## Quelltext
Weißstörche als Friedenstauben

Eine halbe Milliarde Vögel, mehr als an jedem anderen Ort der Erde, passieren auf ihrem Zugweg im Herbst und Frühjahr Israel. Naturschützer versuchen, wieder mehr Touristen ins Land zu locken – und damit auch die eigene Umweltlobby zu stärken. von thomas krumenacker (text und fotos)

Sollten Unterhaltungen in einem Natur­paradies so klingen? »Man wartet ab, wie viele Ambulanz-Sirenen zu hören sind. Eine ist kein Problem, kritisch wird es erst ab der zweiten, bei der dritten weiß man, es ist etwas passiert.« David, ein ruhiger hochgewachsener Niederländer in den Vierzi­gern, gibt an diesem sonnigen Frühlingsmorgen am Frühstückstisch des Kibbuz Lotan in der israelischen Negev-Wüste einen Einblick in die Strategie, mit der die Menschen in Is­rael mit der Gefahr und auch der Angst vor Terror­anschlägen umgehen. Ende Januar spreng­te sich in der 40 Kilometer entfernten Urlauberhochburg Eilat ein Selbstmordattentäter in die Luft, drei Israelis starben. Es war das erste Mal überhaupt, dass Terroristen versucht haben, das Herz der israelischen Tourismus­industrie am Ufer des Roten Meeres direkt anzugreifen.

Gespeicherte Einträge:
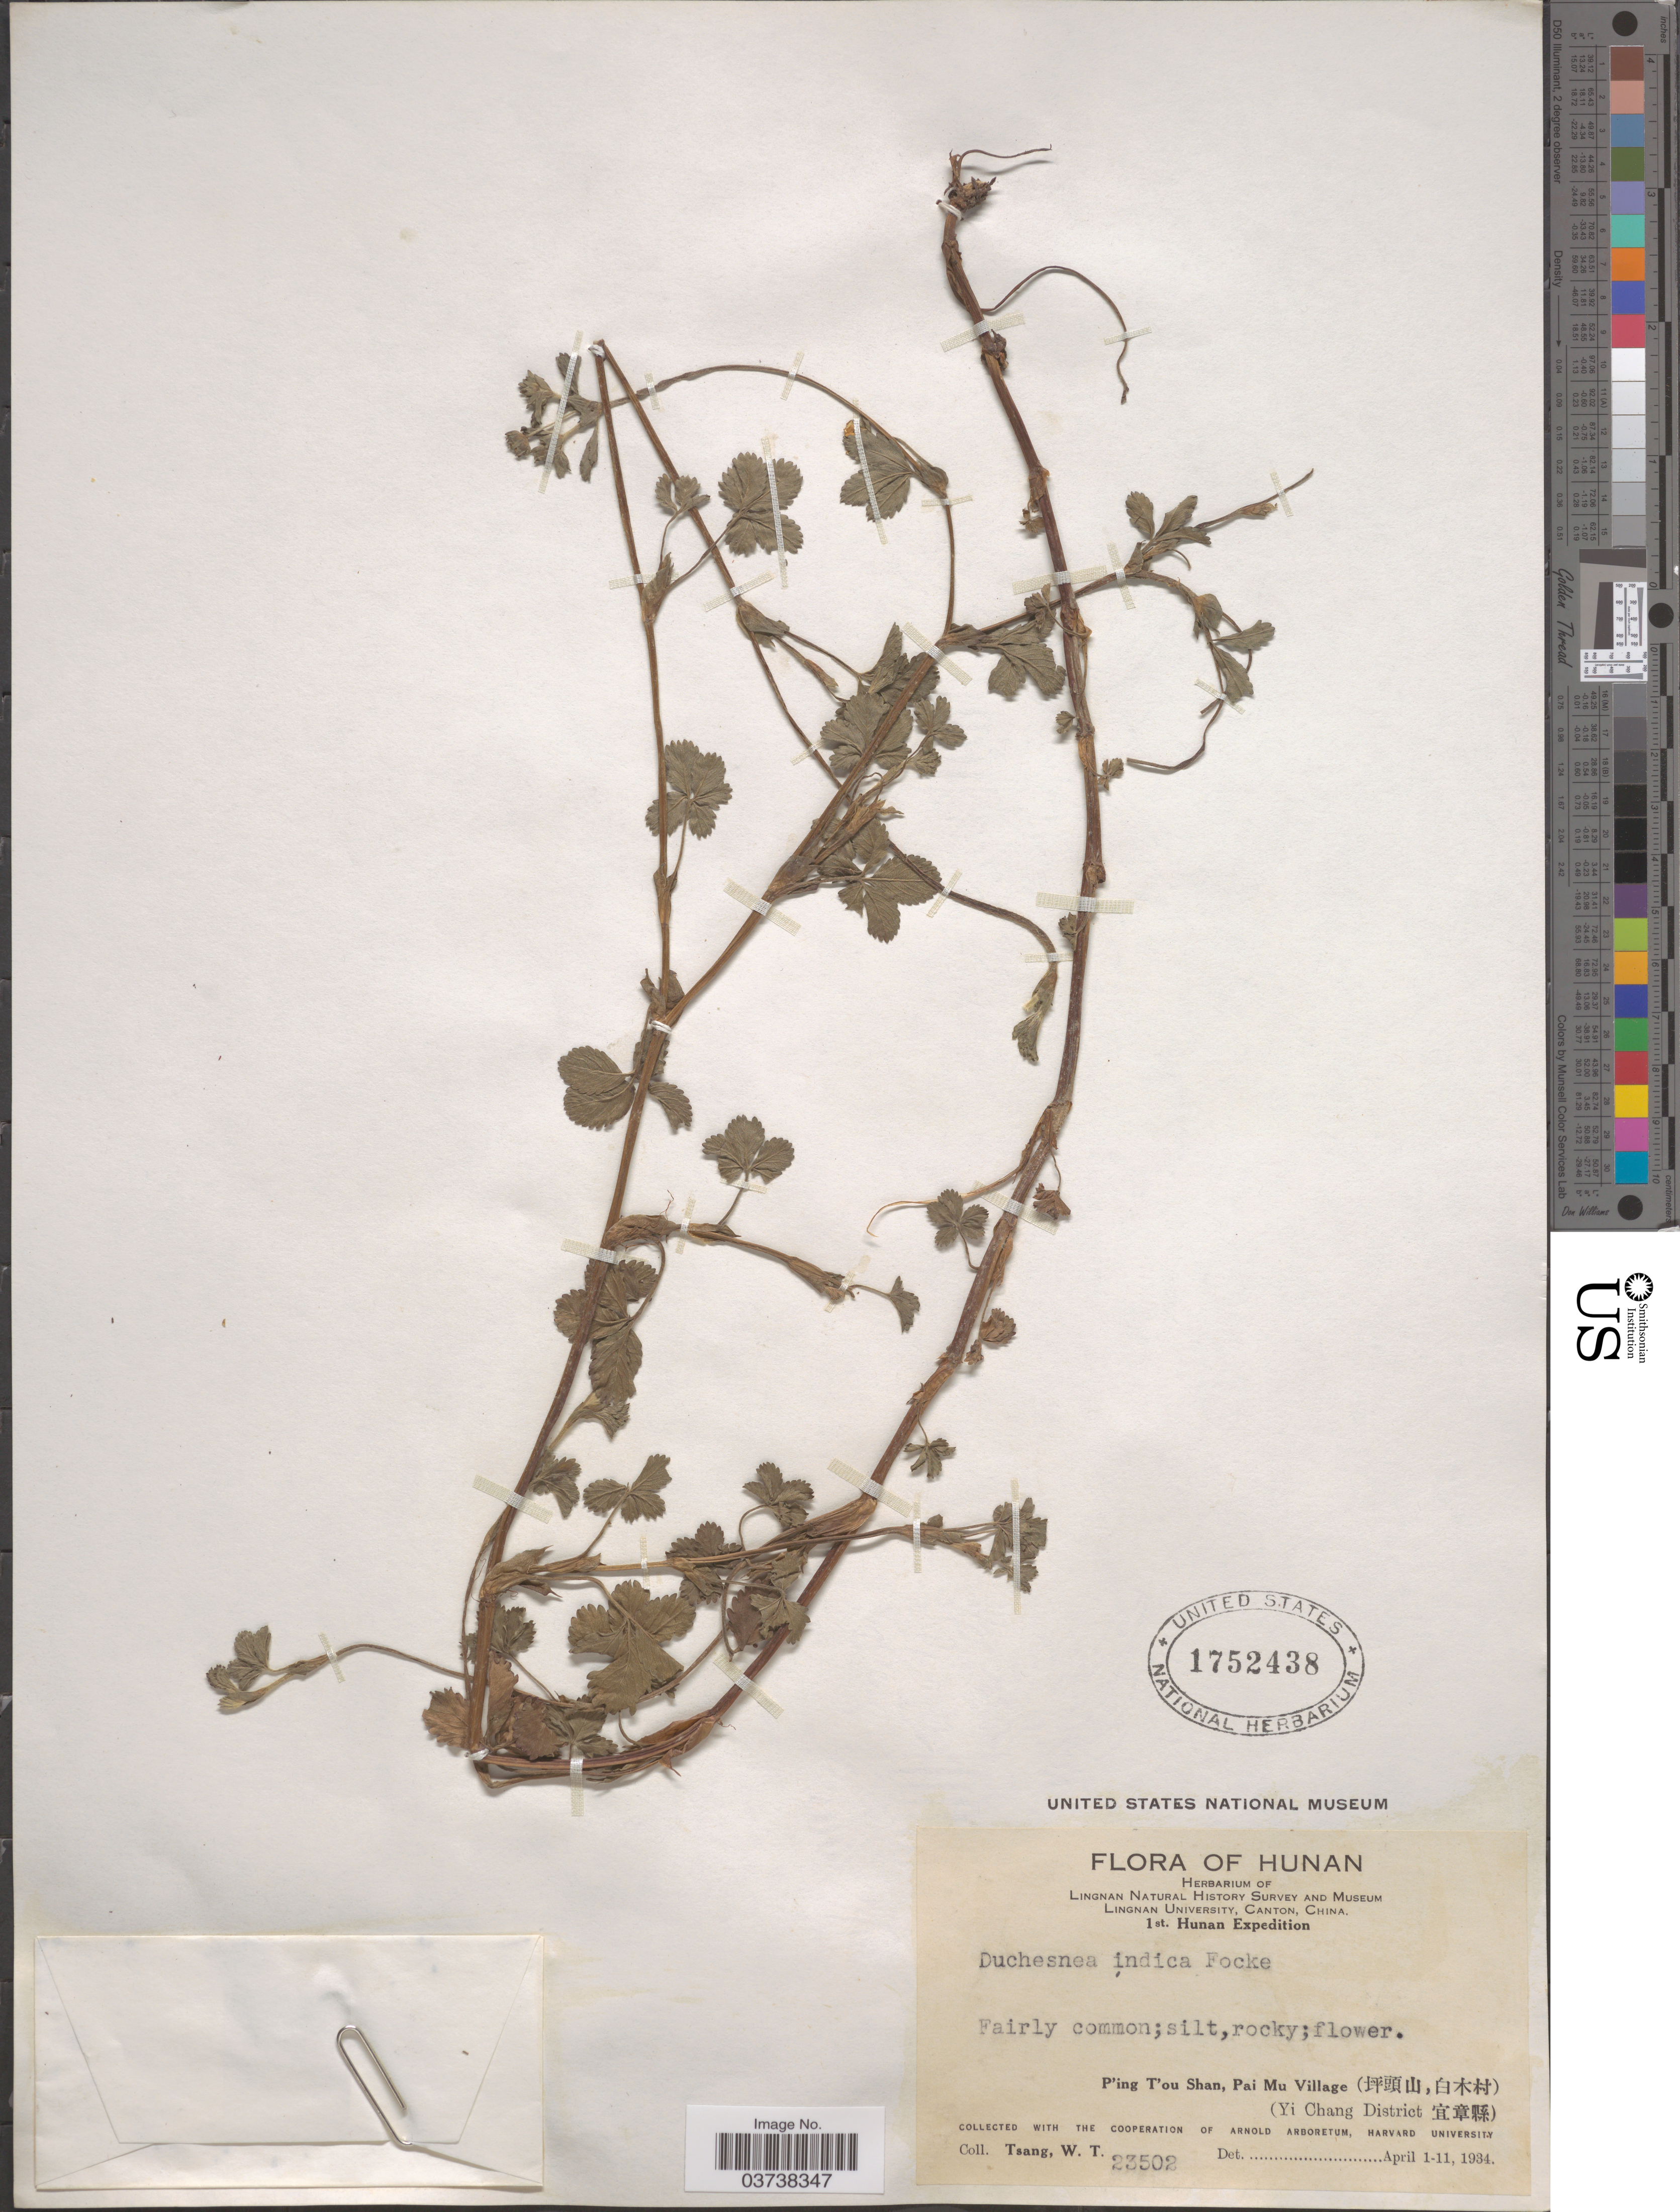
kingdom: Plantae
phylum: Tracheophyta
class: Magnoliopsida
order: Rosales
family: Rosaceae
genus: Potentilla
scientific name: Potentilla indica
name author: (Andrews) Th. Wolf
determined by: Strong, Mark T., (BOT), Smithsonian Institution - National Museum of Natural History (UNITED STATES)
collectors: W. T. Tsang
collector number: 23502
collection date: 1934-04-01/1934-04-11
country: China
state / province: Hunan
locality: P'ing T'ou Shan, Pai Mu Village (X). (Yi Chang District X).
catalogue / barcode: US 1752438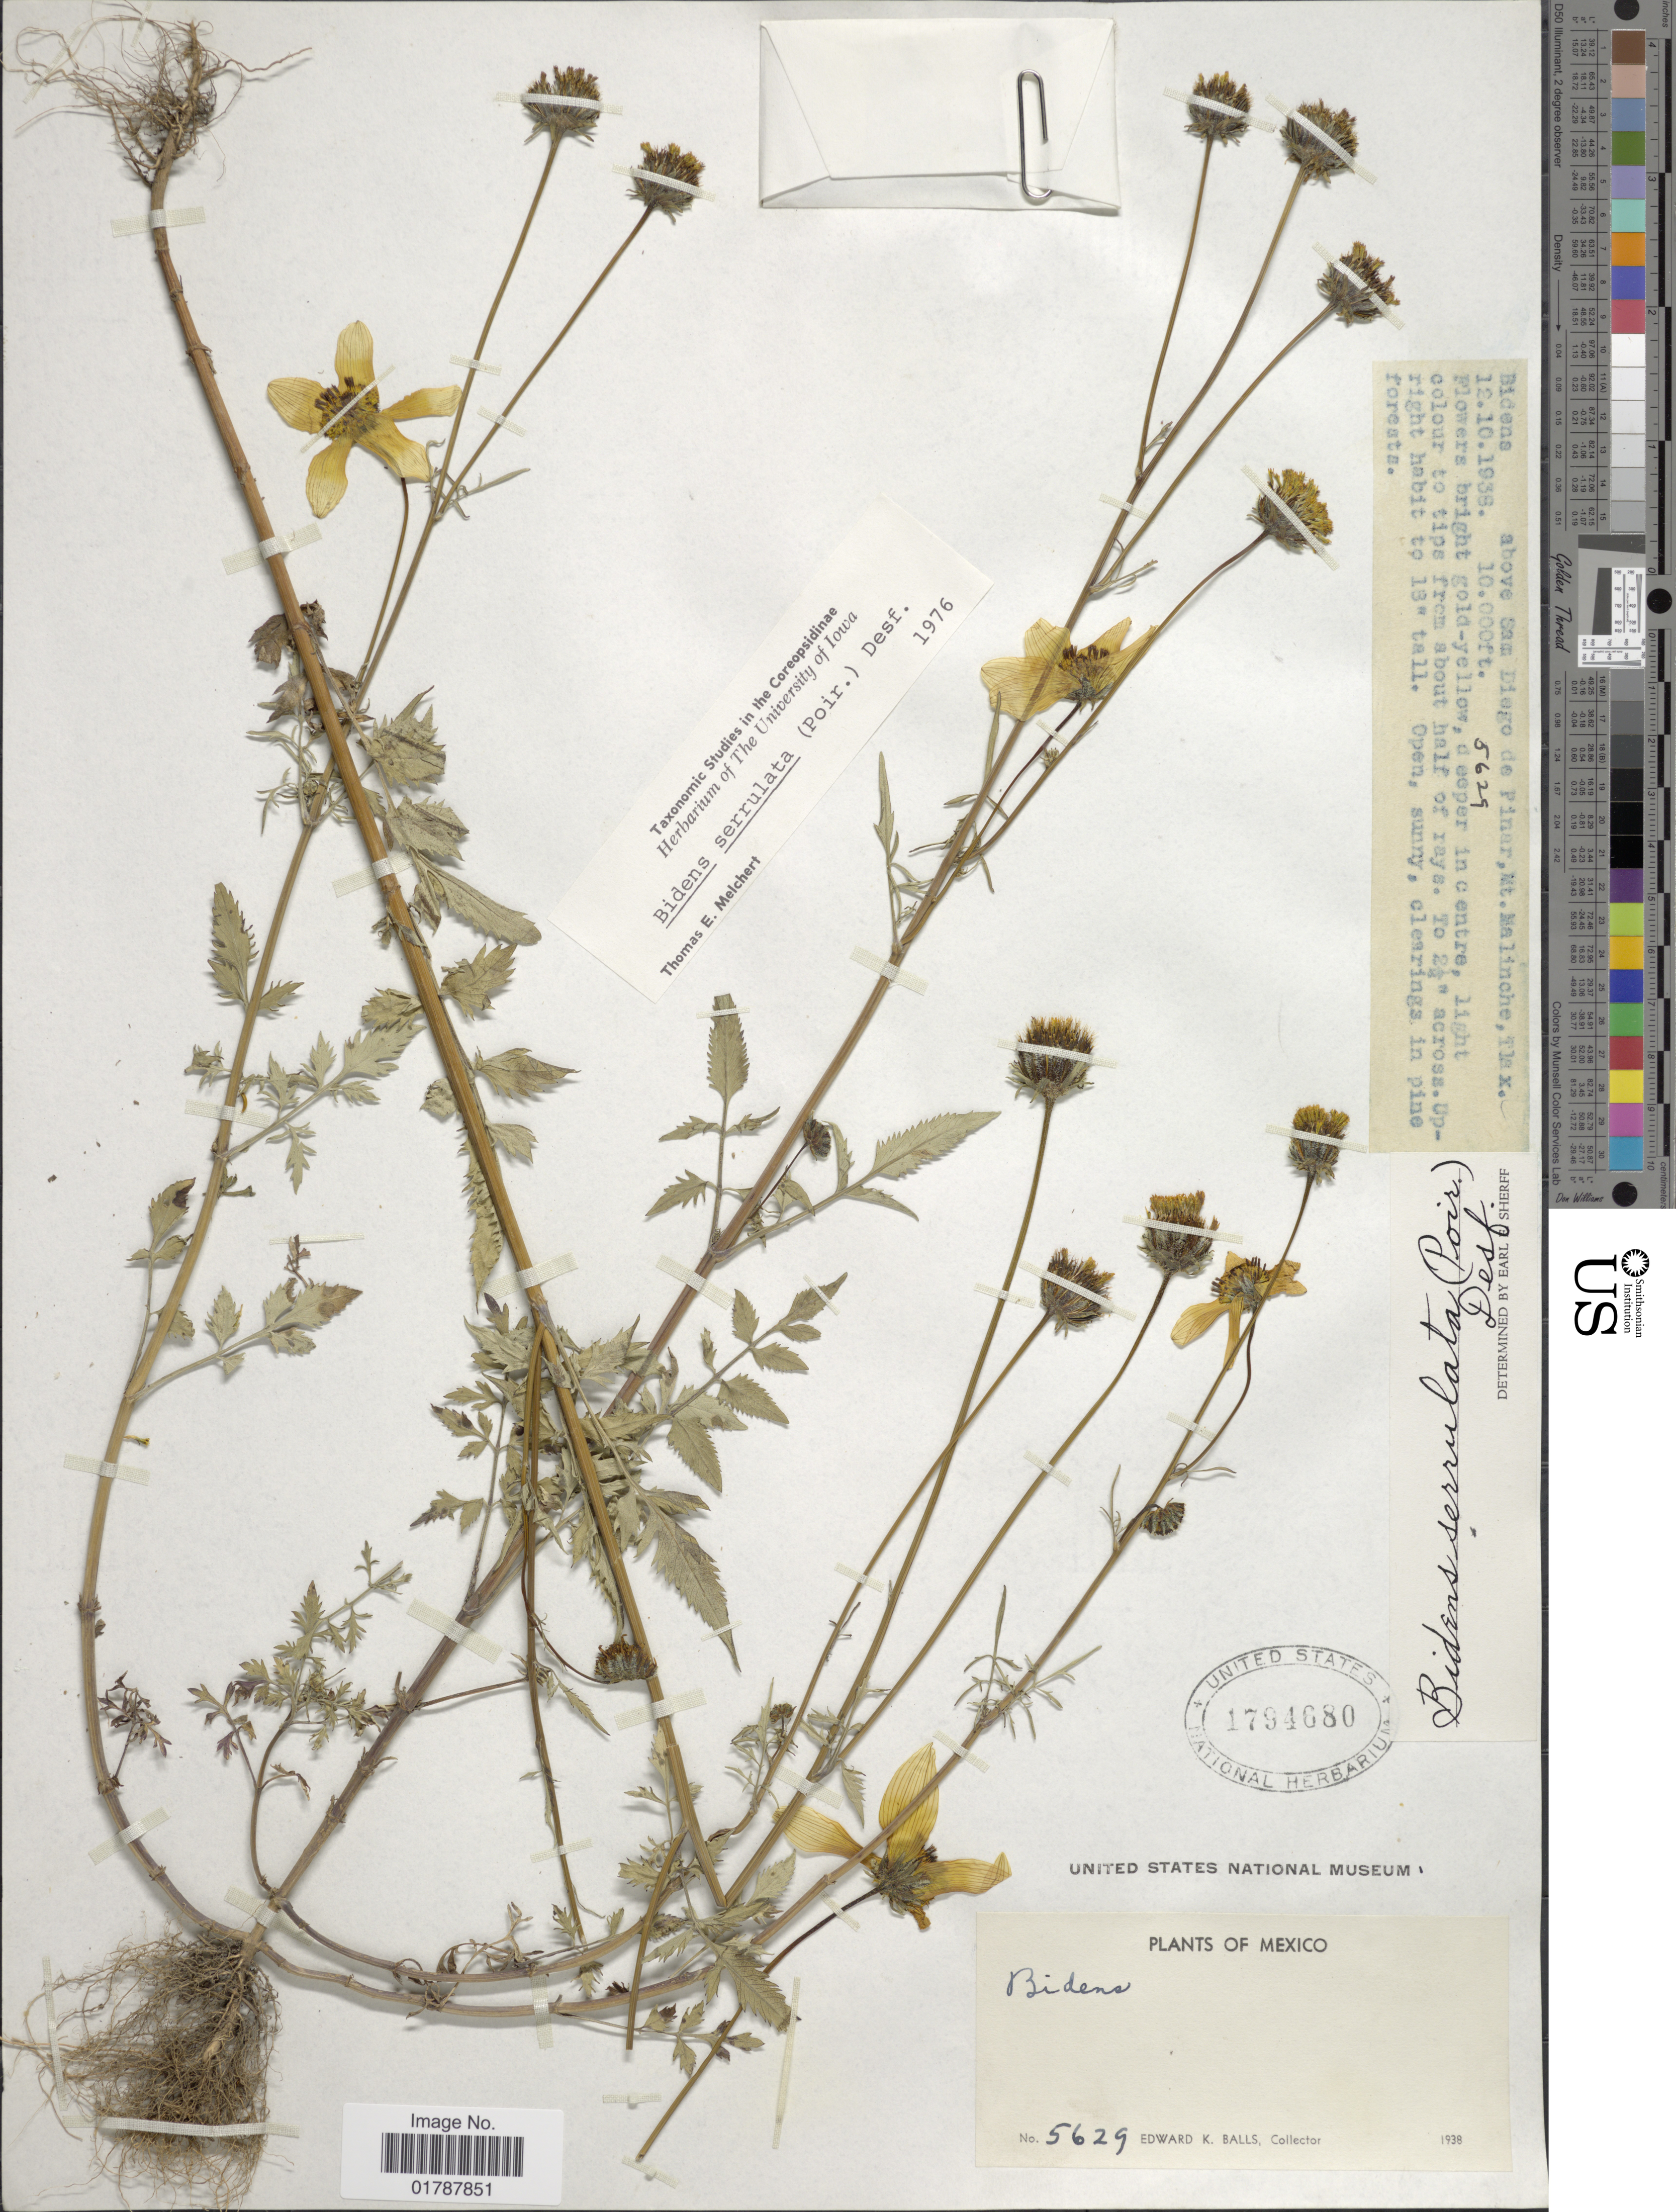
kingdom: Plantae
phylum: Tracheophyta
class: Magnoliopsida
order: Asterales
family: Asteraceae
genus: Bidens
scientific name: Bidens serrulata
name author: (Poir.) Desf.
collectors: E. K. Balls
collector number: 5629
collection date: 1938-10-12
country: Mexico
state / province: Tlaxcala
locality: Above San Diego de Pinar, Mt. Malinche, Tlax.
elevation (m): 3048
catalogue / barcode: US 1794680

## Arbeitsanweisung
Nenne alle geografischen Namen aus dem Artikel über die Weißstörche oben, ohne das Land Israel selbst.

## Vollständige Antwort
Kibbuz Lotan, Negev-Wüste, Eilat, Rotes Meer